Tuesday, August 20, 2013

The Royals, A-Rod, and the End of the Steroid Era

Baseball has a talent for letting its drama and foibles overwhelm its public image.  Everyone's talking about A-Rod, not the resurgence of once moribund franchises like the Royals and Pirates, or the amazing feats of Miguel Cabrera, who is on his way to being one of the all time greats.  Compare this to the NFL.  Aaron Hernandez is accused of murder -a crime slightly more heinous than injecting steroids- but conversation in the football world is much more centered on the field than off.  Some of this might have to do with the weird and outdated expectations of purity among baseballers representing the sainted National Past-Time.
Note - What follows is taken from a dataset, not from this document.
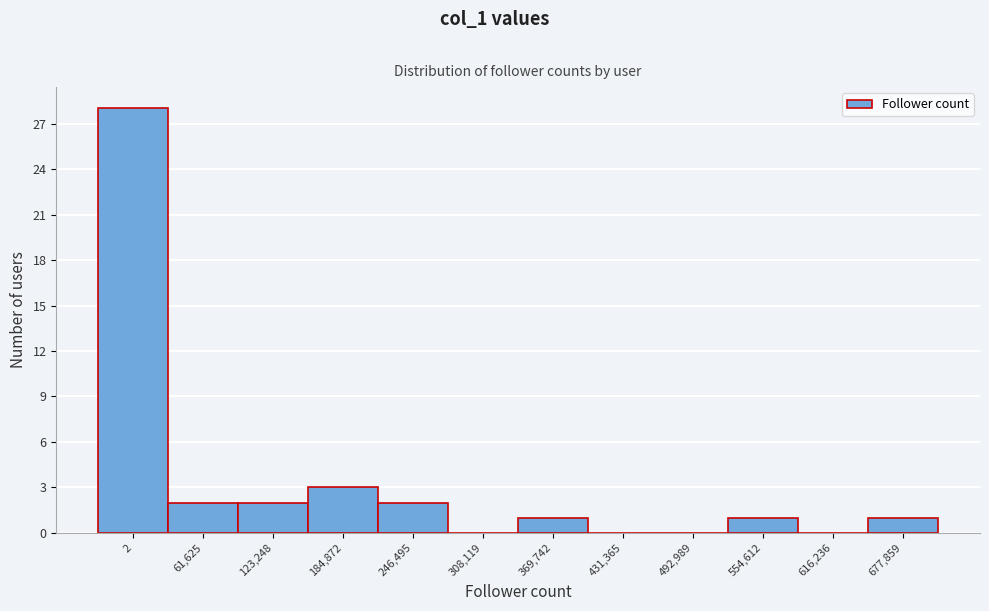

What is the sum of all values?

40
Be that as it may, the current A-Rod saga (and Ryan Braun sideshow) is merely the last, strained coda of baseball's Steroid Era.  Of course, plenty of players are still juicing and will continue to do so, but the way baseball is played has definitively changed, and that has benefitted certain teams and hurt others.  For evidence, look no further than the Kansas City Royals.  At the start of the 2012 season, I wrote a long piece about their epic futility over the last twenty years, and there seemed to be little hope of a rebound.  This year they are winning and in contention for a possible play-off spot.  They are also winning in ways that pre-steroid era teams won.  As a great piece at Grantland demonstrates, the key to this team's success has been pitching assisted by stellar defense.  It certainly hasn't been home runs, since the Royals have only hit 84 this season, the lowest total in the American League.

This Royals team reminds me of the Cardinals of the 1980s, who were one of the top squads of the era, but hit few homers.  Now that the Steroids Era is over and pitching is ascendant (just look at the number of no-hitters in recent years), pitching, fielding, and base-running are much more important components of the game.  This Royals team has weaknesses, but their strengths are strengths that play to the trends in the game.  Even Kaufman Stadium itself symbolizes their throwback methodology.  The Royals play in a big, pitcher-friendly park of the kind totally foreign to the homer-friendly bandboxes built around the league in the 1990s and early 2000s.

It's not just the Royals, either.  The Pirates, a team perhaps even more perennially disappointing to their faithful for the past two decades, are leading their division with a similar model.  They rank 11th in the National League in runs scored, but first in ERA.  The Dodgers, who are just killing their competition right now, are ranked 12th in home runs in the National League.  Of course, there are teams like the Braves who are winning with the long ball, but the contours of the game have made other paths to winning easier.  Sluggers like Miguel Cabrera still stalk the earth, but the best player in the senior circuit just might be the Pirates' Andrew McCutcheon, a great all-around player who can hit for modest power, high average, steal bases, and patrol center field.

All of this means that the average baseball game is more exciting and interesting than it was fifteen years ago at the heigh of homer mania.  Daring base running and stellar fielding are great things to watch.  Fewer homers makes them that much more exciting when they happen.  On a more personal note, the Mets are rebuilding their team around strong pitching and timely hitting, and the success of the Pirates and Royals gives me hope for my newly adopted squad.  The fact that the shift in the game has led to longtime doormats getting back into contention and shaking things up is reason enough to welcome it.